Exercise requirements: What is the number of lines in the entries that contain the word "bottom"? Reply with that number only.

Source material:
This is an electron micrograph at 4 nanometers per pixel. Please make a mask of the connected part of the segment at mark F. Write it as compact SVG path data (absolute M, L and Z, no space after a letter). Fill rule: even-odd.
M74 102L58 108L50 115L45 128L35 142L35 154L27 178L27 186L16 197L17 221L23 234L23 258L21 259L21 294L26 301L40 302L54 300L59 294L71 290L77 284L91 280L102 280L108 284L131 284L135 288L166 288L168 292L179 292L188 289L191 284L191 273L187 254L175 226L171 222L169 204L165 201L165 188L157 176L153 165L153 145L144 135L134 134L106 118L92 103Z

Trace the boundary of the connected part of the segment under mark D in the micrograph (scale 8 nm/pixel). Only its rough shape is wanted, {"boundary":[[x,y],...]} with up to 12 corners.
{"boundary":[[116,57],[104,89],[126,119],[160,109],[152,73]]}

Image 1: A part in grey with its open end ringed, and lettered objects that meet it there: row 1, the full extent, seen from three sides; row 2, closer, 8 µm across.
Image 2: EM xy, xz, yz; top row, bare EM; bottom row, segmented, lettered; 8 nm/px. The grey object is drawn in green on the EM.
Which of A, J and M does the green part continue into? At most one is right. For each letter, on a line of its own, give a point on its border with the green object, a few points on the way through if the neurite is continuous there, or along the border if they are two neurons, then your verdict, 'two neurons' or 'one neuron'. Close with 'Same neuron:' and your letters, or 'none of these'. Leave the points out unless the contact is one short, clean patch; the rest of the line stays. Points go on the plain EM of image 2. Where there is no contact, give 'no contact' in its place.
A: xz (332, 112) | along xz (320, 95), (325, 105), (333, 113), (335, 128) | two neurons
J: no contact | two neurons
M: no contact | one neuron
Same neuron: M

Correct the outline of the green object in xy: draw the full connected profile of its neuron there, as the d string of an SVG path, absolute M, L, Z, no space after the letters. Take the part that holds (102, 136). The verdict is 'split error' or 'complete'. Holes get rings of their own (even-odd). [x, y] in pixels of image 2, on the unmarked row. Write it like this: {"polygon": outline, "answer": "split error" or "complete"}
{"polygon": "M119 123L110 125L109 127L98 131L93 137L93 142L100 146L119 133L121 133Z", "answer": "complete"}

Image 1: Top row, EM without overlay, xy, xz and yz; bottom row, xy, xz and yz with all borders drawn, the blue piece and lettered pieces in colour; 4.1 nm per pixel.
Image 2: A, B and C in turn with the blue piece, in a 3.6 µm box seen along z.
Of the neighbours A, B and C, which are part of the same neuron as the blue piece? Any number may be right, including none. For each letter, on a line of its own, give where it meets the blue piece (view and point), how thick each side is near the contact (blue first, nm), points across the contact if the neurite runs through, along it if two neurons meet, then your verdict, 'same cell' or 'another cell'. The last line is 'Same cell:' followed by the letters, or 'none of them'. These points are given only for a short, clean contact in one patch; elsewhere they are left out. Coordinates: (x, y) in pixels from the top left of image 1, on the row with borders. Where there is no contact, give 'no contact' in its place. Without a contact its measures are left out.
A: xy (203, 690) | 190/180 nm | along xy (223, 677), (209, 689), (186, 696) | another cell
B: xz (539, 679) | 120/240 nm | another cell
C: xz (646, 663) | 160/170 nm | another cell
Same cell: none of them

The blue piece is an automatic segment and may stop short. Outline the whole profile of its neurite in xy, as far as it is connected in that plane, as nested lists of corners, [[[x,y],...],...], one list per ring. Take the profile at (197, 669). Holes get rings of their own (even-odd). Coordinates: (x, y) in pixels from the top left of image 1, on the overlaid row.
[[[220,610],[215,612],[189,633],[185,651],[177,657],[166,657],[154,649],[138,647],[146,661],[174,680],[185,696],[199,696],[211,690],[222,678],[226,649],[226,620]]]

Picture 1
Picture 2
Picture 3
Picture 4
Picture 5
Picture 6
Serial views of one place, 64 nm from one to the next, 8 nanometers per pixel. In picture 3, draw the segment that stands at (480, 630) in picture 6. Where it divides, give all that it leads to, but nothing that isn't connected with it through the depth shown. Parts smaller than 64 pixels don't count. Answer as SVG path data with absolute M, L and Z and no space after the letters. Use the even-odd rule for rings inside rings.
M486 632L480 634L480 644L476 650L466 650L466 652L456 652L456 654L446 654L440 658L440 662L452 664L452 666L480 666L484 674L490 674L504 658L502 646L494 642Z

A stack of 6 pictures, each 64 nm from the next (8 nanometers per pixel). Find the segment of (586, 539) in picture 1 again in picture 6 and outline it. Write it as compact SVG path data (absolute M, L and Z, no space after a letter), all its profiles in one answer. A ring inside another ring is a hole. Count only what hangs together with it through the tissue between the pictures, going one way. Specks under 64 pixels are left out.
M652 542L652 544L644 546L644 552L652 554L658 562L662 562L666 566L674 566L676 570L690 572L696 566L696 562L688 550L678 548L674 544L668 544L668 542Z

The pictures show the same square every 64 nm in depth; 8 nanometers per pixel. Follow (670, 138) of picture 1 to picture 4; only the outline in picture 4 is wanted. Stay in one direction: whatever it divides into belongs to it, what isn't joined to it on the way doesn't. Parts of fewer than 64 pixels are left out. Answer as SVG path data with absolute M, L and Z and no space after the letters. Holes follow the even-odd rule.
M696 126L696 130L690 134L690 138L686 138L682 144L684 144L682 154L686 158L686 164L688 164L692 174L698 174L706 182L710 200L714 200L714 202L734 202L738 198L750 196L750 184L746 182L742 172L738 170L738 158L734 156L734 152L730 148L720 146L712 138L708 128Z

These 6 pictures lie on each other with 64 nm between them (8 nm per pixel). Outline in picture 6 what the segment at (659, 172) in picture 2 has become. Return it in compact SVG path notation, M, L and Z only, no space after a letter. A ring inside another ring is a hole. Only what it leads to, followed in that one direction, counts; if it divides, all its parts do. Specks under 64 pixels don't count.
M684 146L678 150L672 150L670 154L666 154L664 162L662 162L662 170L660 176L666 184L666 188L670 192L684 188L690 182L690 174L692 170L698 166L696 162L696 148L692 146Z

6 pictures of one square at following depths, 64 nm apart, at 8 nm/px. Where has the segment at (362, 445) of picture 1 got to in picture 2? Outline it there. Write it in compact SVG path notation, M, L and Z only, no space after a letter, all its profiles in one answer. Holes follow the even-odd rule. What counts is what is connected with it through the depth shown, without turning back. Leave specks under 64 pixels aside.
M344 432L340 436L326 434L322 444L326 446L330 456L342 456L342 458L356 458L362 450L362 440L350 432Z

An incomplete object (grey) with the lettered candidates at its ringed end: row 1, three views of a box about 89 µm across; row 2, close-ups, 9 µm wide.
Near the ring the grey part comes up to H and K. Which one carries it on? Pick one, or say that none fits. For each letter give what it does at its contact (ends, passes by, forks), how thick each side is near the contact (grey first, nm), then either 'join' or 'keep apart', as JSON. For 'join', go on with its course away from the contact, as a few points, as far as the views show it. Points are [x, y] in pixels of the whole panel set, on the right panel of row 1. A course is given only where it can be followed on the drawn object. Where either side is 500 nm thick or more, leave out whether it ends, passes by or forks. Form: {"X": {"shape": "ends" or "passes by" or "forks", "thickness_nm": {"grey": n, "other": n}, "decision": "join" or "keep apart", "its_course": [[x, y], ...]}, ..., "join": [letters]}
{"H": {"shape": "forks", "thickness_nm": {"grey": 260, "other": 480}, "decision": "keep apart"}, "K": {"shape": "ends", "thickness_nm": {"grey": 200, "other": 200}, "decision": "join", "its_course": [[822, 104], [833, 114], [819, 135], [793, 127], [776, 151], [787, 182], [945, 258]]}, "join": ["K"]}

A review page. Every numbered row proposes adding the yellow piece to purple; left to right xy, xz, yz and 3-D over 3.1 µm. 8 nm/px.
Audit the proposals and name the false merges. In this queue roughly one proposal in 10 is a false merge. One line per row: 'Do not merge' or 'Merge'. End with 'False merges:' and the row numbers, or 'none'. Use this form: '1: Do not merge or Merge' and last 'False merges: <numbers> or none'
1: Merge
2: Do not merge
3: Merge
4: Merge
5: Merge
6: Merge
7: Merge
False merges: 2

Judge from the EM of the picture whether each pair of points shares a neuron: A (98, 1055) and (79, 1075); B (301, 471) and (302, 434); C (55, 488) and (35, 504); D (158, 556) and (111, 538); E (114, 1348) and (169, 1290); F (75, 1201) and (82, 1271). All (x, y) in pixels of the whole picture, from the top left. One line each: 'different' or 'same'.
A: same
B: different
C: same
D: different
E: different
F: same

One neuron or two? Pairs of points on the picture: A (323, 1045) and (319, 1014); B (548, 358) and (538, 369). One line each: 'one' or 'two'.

Task output: 2